AI & Fundamentals
Highly Accurate Predictions on Small Data with the Tabular Foundation Model TabPFN - Frank Hutter, Professor, University of Freiburg

DATE: Mon, December 16, 2024 - 3:15 pm
LOCATION: UBC Vancouver Campus, ICCS X836
DETAILS
Abstract:
Tabular data, spreadsheets organized in rows and columns, is ubiquitous in many fields, prominently including medicine. The fundamental prediction task of filling in a label column based on the rest of the columns (the so-called features), is essential for predictive diagnostics, biomedical risk models, and drug discovery. Yet, in contrast to the deep learning revolution for text and images, the traditional machine learning methods used for such tabular data have made almost no progress for a decade.

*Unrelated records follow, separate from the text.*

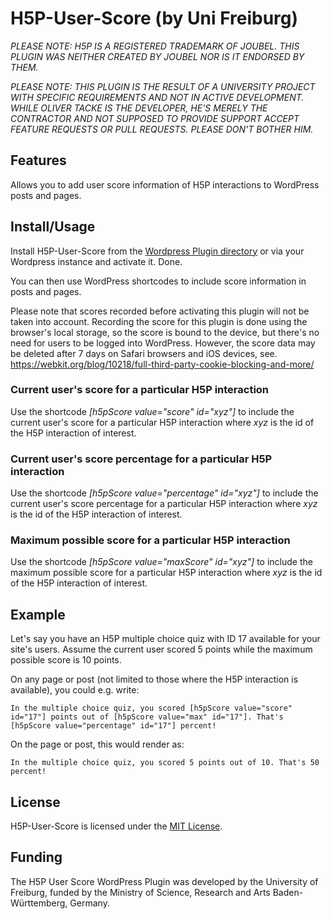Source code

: # H5P-User-Score (by Uni Freiburg)

*PLEASE NOTE: H5P IS A REGISTERED TRADEMARK OF JOUBEL. THIS PLUGIN WAS NEITHER CREATED BY JOUBEL NOR IS IT ENDORSED BY THEM.*

*PLEASE NOTE: THIS PLUGIN IS THE RESULT OF A UNIVERSITY PROJECT WITH SPECIFIC REQUIREMENTS AND NOT IN ACTIVE DEVELOPMENT. WHILE OLIVER TACKE IS THE DEVELOPER, HE'S MERELY THE CONTRACTOR AND NOT SUPPOSED TO PROVIDE SUPPORT ACCEPT FEATURE REQUESTS OR PULL REQUESTS. PLEASE DON'T BOTHER HIM.*

## Features
Allows you to add user score information of H5P interactions to WordPress posts and pages.

## Install/Usage
Install H5P-User-Score from the [Wordpress Plugin directory](https://wordpress.org/plugins/h5p-user-score) or via your Wordpress instance and activate it. Done.

You can then use WordPress shortcodes to include score information in posts and pages.

Please note that scores recorded before activating this plugin will not be taken into account. Recording the score for this plugin is done using the browser's local storage, so the score is bound to the device, but there's no need for users to be logged into WordPress. However, the score data may be deleted after 7 days on Safari browsers and iOS devices, see. https://webkit.org/blog/10218/full-third-party-cookie-blocking-and-more/

### Current user's score for a particular H5P interaction
Use the shortcode _[h5pScore value="score" id="xyz"]_ to include the current user's score for a particular H5P interaction where _xyz_ is the id of the H5P interaction of interest.

### Current user's score percentage for a particular H5P interaction
Use the shortcode _[h5pScore value="percentage" id="xyz"]_ to include the current user's score percentage for a particular H5P interaction where _xyz_ is the id of the H5P interaction of interest.

### Maximum possible score for a particular H5P interaction
Use the shortcode _[h5pScore value="maxScore" id="xyz"]_ to include the maximum possible score for a particular H5P interaction where _xyz_ is the id of the H5P interaction of interest.

## Example
Let's say you have an H5P multiple choice quiz with ID 17 available for your site's users. Assume the current user scored 5 points while the maximum possible score is 10 points.

On any page or post (not limited to those where the H5P interaction is available), you could e.g. write:

    In the multiple choice quiz, you scored [h5pScore value="score" id="17"] points out of [h5pScore value="max" id="17"]. That's [h5pScore value="percentage" id="17"] percent!

On the page or post, this would render as:

    In the multiple choice quiz, you scored 5 points out of 10. That's 50 percent!

## License
H5P-User-Score is licensed under the [MIT License](https://github.com/otacke/h5p-user-score/blob/master/LICENSE).

## Funding
The H5P User Score WordPress Plugin was developed by the University of Freiburg, funded by the Ministry of Science, Research and Arts Baden-Württemberg, Germany.
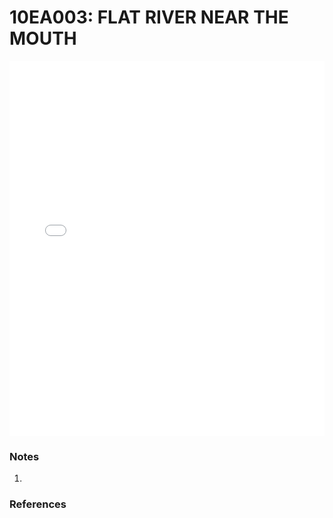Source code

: # 10EA003: FLAT RIVER NEAR THE MOUTH

<iframe src="/distribution_estimation/_static/stations/10EA003_fdc.html" width="100%" height="600" frameborder="0"></iframe>

### Notes
1. 

### References

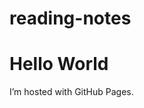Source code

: # reading-notes
<!DOCTYPE html>
<html>
<body>
<h1>Hello World </h1>
<p>I’m hosted with GitHub Pages.</p>
</body>
</html>
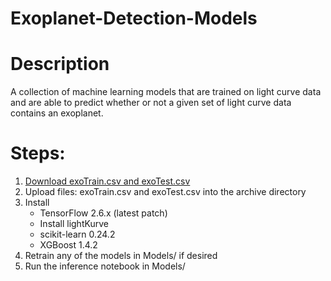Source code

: # Exoplanet-Detection-Models

# Description
A collection of machine learning models that are trained on light curve data and are able to predict whether or not a given set of light curve data contains an exoplanet.

# Steps:
1. [Download exoTrain.csv and exoTest.csv](https://drive.google.com/file/d/1HD-LvmQNfmo4u0RWbjRXLaSIQmTFH_au/view?usp=sharing)
2. Upload files: exoTrain.csv and exoTest.csv into the archive directory
3. Install 
   - TensorFlow 2.6.x (latest patch)
   - Install lightKurve 
   - scikit-learn 0.24.2 
   - XGBoost 1.4.2
4. Retrain any of the models in Models/ if desired
5. Run the inference notebook in Models/

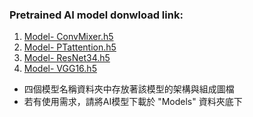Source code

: ### Pretrained AI model donwload link:

1. [Model- ConvMixer.h5](https://drive.google.com/file/d/1ObnXOz3Jiw0r8RYh0RsqJZkS0kpiGMU7/view?usp=share_link)
2. [Model- PTattention.h5](https://drive.google.com/file/d/1LQnas_7xMqckz4toXr3bUcdeOkHkQK6T/view?usp=share_link)
3. [Model- ResNet34.h5](https://drive.google.com/file/d/1yn5k0ATopZ_0bC6uBjBHGKaRUVbwkMU8/view?usp=share_link)
4. [Model- VGG16.h5](https://drive.google.com/file/d/1gmLjj1dZwU2T3VmmKpXdS98GIocNz5ko/view?usp=share_link)

* 四個模型名稱資料夾中存放著該模型的架構與組成圖檔
* 若有使用需求，請將AI模型下載於 "Models" 資料夾底下
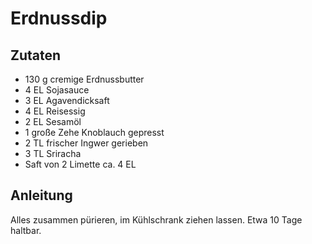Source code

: # Erdnussdip

## Zutaten

* 130 g cremige Erdnussbutter
* 4 EL Sojasauce
* 3 EL Agavendicksaft
* 4 EL Reisessig
* 2 EL Sesamöl
* 1 große Zehe Knoblauch gepresst
* 2 TL frischer Ingwer gerieben
* 3 TL Sriracha
* Saft von 2 Limette ca. 4 EL

## Anleitung

Alles zusammen pürieren, im Kühlschrank ziehen lassen.
Etwa 10 Tage haltbar.
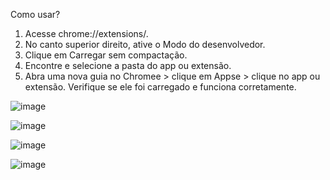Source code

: Como usar?
1. Acesse chrome://extensions/.
2. No canto superior direito, ative o Modo do desenvolvedor.
3. Clique em Carregar sem compactação.
4. Encontre e selecione a pasta do app ou extensão.
5. Abra uma nova guia no Chromee > clique em Appse > clique no app ou extensão. Verifique se ele foi carregado e funciona corretamente.

![image](https://user-images.githubusercontent.com/67348179/214966287-4137ca48-3fb3-4e96-98ba-7751a6f8b9e7.png)

![image](https://user-images.githubusercontent.com/67348179/214966345-c14ad76f-a377-4e7e-b0a7-67baee425598.png)

![image](https://user-images.githubusercontent.com/67348179/214966407-a62e1400-d84b-4b6a-ba30-a00604bef916.png)

![image](https://user-images.githubusercontent.com/67348179/214966521-22a923a1-d4f7-4e7d-91dd-b5daf0868f30.png)
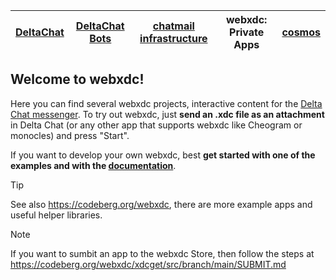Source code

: | [DeltaChat](https://github.com/deltachat) | [DeltaChat Bots](https://github.com/deltachat-bot) | [chatmail infrastructure](https://github.com/chatmail) | webxdc: Private Apps                              | [cosmos](https://cosmos.delta.chat) |
| ----------------------------------------- | -------------------------------------------------- | ------------------------------------------------------ | ------------------------------------------------- | ----------------------------------- |

## Welcome to webxdc!

Here you can find several webxdc projects, interactive content for the [Delta 
Chat messenger](https://delta.chat). To try out webxdc, just **send an .xdc file as an attachment** in Delta Chat (or any other app that supports webxdc like Cheogram or monocles) and press "Start".

If you want to develop your own webxdc,
best **get started with one of the examples and with the [documentation](https://docs.webxdc.org/)**.

> [!TIP]
> See also <https://codeberg.org/webxdc>, there are more example apps and useful helper libraries.

> [!NOTE]
> If you want to sumbit an app to the webxdc Store, then follow the steps at https://codeberg.org/webxdc/xdcget/src/branch/main/SUBMIT.md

In this talk, I discuss TabPFN, the first foundation model for tabular data to dramatically improve predictive performance over traditional methods. For datasets with up to 10000 data points and 500 features, TabPFN yields better performance in seconds than any previous method in hours. Based on this, we expect TabPFN to become the new default method for small tabular data prediction.
Bio:
Frank Hutter is a Hector-Endowed Fellow and PI at the ELLIS Institute Tübingen, as well as Full Professor for Machine Learning at the University of Freiburg (Germany). He is a Fellow of EurAI and ELLIS, the director of the ELLIS unit Freiburg and the recipient of 3 ERC grants. Frank was at UBC for 9 years, as a visiting graduate student, PhD student and postdoc. He is best known for his research on automated machine learning (AutoML). He co-authored the first book on AutoML, won the first two AutoML challenges with his Auto-sklearn team, is co-teaching the first MOOC on AutoML, co-organized 15 AutoML-related workshops at ICML, NeurIPS and ICLR, and founded the AutoML conference as general chair in 2022 and 2023. In recent years, his focus has been on tabular foundation models; he just co-founded PriorLabs, the world’s first startup on tabular foundation models.